The new head coach made no secret about wanting to change the culture and mentality at Colorado.

Take one look at new head football coach Mel Tucker’s resume and his experience at big name, successful, programs immediately sticks out. Between working under Nick Saban three separate times, to most recently coaching a Georgia defense that was a quarter away from beating an undefeated Alabama squad, he’s cut his teeth coaching tough football teams.

After working under some of the best in the business, he’s trying to bring that hard nosed identity to his first head coaching gig at Colorado. In front of a packed audience for his introductory press conference, Tucker wasn’t shy in talking about how he wants his team to play.

“Our team will be physical. The name of the game is H.I.T. My dad has told me that since I was three years old.”

Unlike in years past where the team lacked both mental and physical toughness at times, he’s trying to establish a tough attitude on a number of different fronts from the get-go.

“We’re going to live tough, we’re going to eat tough, we’re going to practice tough. It’s going to be who we are. It’s going to be part of the culture.”

Through his career, Tucker has admired the CU football program from afar. From Darian Hagan to Kordell Stewart to most recently Laviska Shenault Jr., he’s been impressed with the talent level of the players in the program for years.

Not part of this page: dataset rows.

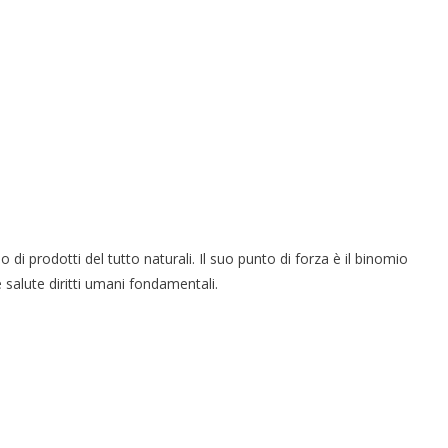
i prodotti del tutto naturali. Il suo punto di forza è il binomio
salute diritti umani fondamentali.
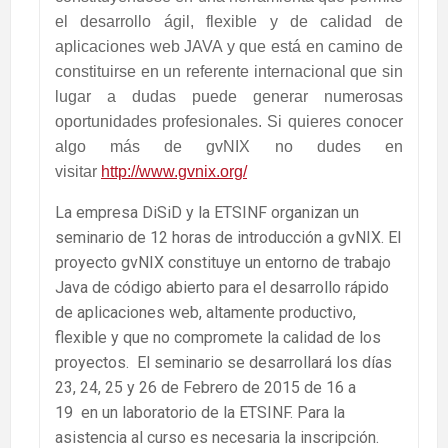
el desarrollo ágil, flexible y de calidad de
aplicaciones web JAVA y que está en camino de
constituirse en un referente internacional que sin
lugar a dudas puede generar numerosas
oportunidades profesionales. Si quieres conocer
algo más de gvNIX no dudes en
visitar
http://www.gvnix.org/
La empresa DiSiD y la ETSINF organizan un
seminario de 12 horas de introducción a gvNIX. El
proyecto gvNIX constituye un entorno de trabajo
Java de código abierto para el desarrollo rápido
de aplicaciones web, altamente productivo,
flexible y que no compromete la calidad de los
proyectos. El seminario se desarrollará los días
23, 24, 25 y 26 de Febrero de 2015 de 16 a
19 en un laboratorio de la ETSINF. Para la
asistencia al curso es necesaria la inscripción.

Although they’ve endured a recent rough patch, missing bowl eligibility in ten out of the last 11 seasons, he feels changing the culture and making the team stronger from the inside out can bring back that success.

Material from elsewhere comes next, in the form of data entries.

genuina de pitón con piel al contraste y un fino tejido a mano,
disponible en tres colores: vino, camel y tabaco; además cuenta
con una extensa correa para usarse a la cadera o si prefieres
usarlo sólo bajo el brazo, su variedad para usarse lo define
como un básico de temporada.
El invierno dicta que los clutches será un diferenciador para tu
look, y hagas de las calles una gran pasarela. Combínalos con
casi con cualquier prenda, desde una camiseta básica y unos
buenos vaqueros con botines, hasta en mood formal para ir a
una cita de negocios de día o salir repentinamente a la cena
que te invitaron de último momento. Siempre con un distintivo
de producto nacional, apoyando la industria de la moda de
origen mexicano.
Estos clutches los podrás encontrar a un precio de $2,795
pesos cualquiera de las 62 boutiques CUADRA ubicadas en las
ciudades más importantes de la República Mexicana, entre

Even though they may not have a winning reputation, and although fans and media may need to see the on-field result before truly believing things have truly turned around, the new sheriff in town has sky high expectations given the strong commitment and investment the university has made to building a strong program.

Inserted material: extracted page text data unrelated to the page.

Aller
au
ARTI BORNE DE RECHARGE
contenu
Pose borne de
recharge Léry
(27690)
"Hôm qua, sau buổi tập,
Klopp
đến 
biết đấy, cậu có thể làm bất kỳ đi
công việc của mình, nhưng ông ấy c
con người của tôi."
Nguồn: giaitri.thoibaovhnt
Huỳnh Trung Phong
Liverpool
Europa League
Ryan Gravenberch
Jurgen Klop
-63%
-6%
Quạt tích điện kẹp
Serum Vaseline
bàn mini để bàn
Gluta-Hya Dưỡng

“There is no reason why we shouldn’t be able to compete at a championship level. It has been done before, [Boulder] is a great place, great university, great tradition, great facilities, The time is now.”

The Buffs were killed this past season with mental mistakes and turnovers, costly penalties, and missed opportunities/assignments. If those were eliminated, the season could’ve ended much differently.

By the same token, college football is a business where fans hate to hear excuses in the same way a child throws a temper tantrum when they don’t receive the Christmas gift they wanted. As the saying goes “you are what your record says,” and former coach Mike MacIntyre’s inability to accept the results and adjust in areas where the team made mistakes, paired with his finger pointing tendencies ultimately contributed to his dismissal.

For those who became fed up with the former coach’s excuses, Tucker’s words of universal accountability, and attention to detail, which is typically what helps teams swing the two-to-four plays that decide a game in their favor, were a stark contrast to what was heard from MacIntyre less than a month ago.

“This is a no excuse program as of right now. We will be technically and fundamentally sound on both sides of the ball and special teams.”

As for who Tucker feels completely responsible for the team’s on-field performance, he holds himself accountable for ensuring they’re ready to play and be successful on the football field.

“There is no one on this planet that can put more pressure on me than I put on myself.”

While Tucker is yet to coach a game as a head coach, and it remains to be seen whether he is the right person to turn the program around, he certainly has the right philosophy and vision for success.

Even though athletic director Rick George inevitably took a chance hiring someone with no permanent head coaching experience, he didn’t mince words when expressing his confidence in the decision and how it’ll play out down the road.

“I said to [the media] two and a half weeks ago that this was the best job in America and I still believe that today,” George said. “What is most important is that I believe we hired the best coach in America.”